» Stored data entries
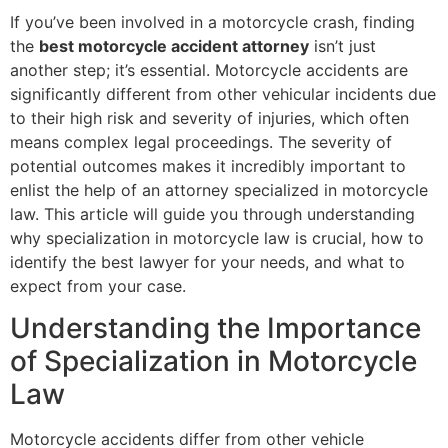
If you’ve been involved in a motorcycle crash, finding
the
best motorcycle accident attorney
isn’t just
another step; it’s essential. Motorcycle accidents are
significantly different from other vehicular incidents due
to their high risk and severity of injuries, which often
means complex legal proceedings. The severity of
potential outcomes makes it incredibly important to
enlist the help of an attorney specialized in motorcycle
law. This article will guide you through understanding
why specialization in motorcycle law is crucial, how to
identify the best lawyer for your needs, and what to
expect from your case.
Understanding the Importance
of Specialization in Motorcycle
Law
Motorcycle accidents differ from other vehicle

» WHAT THE TASK ASKS
Return all lines in the data that include the word "from".

» TASK RESULT
significantly different from other vehicular incidents due
expect from your case.
Motorcycle accidents differ from other vehicle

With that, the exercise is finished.